Re: Mac Authentication using 2650 switch and Microsoft IAS

Nikil

Did you have any luck with working thru this?

We have the same issue, we are using 802.1x for devices that support it, then falling back to mac address authentication for other devices (that have tighter controls via ACL's)

Cheers
David
Daniel Ramirez
Occasional Visitor

Re: Mac Authentication using 2650 switch and Microsoft IAS

Hi, I had to disable the "Password must meet complexity requirements" policy in "Domain Security Policy" and "Domain Controller Security Policy" to achieve MAC authentication.
David_UNL
Occasional Advisor

Re: Mac Authentication using 2650 switch and Microsoft IAS

Yeh, tested it like that, but is not an option - need to have the password complexity enabled for standard users.

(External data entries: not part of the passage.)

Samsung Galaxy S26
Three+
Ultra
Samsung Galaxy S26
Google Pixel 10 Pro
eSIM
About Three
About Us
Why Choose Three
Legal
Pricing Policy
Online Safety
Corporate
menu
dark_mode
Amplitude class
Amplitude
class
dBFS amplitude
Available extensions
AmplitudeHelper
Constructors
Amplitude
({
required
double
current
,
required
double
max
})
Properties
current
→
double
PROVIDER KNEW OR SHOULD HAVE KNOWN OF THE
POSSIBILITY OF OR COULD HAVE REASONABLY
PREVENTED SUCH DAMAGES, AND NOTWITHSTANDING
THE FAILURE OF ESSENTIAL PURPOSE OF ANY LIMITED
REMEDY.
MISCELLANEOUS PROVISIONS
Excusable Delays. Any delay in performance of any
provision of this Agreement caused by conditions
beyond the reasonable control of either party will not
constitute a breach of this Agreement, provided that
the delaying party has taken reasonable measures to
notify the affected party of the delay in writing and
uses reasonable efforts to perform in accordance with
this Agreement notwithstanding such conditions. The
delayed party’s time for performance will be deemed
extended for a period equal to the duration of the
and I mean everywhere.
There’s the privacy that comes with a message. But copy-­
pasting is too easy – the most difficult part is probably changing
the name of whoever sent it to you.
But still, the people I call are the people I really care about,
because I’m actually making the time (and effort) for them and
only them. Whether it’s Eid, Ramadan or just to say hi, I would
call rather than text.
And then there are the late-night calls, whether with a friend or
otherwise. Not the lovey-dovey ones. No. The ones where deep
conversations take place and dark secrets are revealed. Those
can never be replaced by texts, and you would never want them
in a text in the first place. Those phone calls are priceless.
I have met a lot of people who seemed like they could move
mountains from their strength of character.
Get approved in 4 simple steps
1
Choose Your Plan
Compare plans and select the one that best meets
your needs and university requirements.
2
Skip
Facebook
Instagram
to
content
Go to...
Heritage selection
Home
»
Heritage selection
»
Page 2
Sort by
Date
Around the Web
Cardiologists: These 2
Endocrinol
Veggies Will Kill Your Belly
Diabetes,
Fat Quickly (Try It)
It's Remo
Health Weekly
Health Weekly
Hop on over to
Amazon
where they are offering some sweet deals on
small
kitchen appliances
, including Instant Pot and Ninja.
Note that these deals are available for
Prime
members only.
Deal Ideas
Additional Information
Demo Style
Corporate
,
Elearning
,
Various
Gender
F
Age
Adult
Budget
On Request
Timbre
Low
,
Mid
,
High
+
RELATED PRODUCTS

Other devices allow you to use the radius secret as the device password when authenticating to the radius server, ideally this would be great!

Cheers
David
Nikil Deo
Occasional Advisor

Re: Mac Authentication using 2650 switch and Microsoft IAS

Hi David,

I did manage to get it working. I used a software package from specops software which allows multiple password policies for a single domain. This allowed me to leave the password complexity requirements policy for user accounts and then i created another policy for mac address accounts.

I recall reading a document somewhere which also said the switch can authenticate on behalf of the end device using the radius key but I never tried it.